— START OF SELECTED PASSAGE —

Meiro Pipes — Technical Architecture Reference

Architecture Overview

Pipes is the core processing engine behind Meiro's customer data infrastructure. A single backend handles the full event lifecycle — collection, schema validation, identity resolution, routing, warehouse modeling, and real-time observability. Everything is API-driven, with a built-in JavaScript sandbox for custom transforms and delivery logic.

Data Processing Pipeline

Every event that enters Pipes passes through a seven-stage pipeline. Stages 1–3 are synchronous (in the request path). Stages 4–7 are asynchronous (background workers).

— END OF SELECTED PASSAGE —
— START OF DATA SECTION —

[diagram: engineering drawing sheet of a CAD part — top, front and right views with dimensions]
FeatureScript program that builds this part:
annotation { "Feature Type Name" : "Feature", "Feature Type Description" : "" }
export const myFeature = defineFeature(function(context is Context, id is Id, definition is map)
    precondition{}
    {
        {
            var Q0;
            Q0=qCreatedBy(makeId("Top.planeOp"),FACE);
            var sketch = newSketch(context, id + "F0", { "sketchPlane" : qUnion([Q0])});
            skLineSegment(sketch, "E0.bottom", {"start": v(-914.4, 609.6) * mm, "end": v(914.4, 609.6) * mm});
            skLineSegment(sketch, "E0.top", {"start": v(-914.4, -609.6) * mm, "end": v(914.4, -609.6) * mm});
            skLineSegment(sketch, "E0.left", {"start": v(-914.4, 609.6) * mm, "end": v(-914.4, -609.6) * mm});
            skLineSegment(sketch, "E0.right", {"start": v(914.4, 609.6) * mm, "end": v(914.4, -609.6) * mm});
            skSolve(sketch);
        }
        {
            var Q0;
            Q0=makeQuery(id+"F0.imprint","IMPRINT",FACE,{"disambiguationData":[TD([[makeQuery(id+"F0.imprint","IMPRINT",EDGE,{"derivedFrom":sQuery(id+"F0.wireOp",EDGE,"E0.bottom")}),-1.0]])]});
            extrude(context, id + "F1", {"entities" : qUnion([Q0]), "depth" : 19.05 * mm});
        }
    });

— END OF DATA SECTION —

* **WHAT THE TASK REQUIRES**:
Can you reproduce the passage of the Pipes architecture reference starting with "Meiro Pipes —" and going on through "asynchronous (background workers).", word for word?

* **COMPLETE OUTPUT**:
Meiro Pipes — Technical Architecture Reference

Architecture Overview

Pipes is the core processing engine behind Meiro's customer data infrastructure. A single backend handles the full event lifecycle — collection, schema validation, identity resolution, routing, warehouse modeling, and real-time observability. Everything is API-driven, with a built-in JavaScript sandbox for custom transforms and delivery logic.

Data Processing Pipeline

Every event that enters Pipes passes through a seven-stage pipeline. Stages 1–3 are synchronous (in the request path). Stages 4–7 are asynchronous (background workers).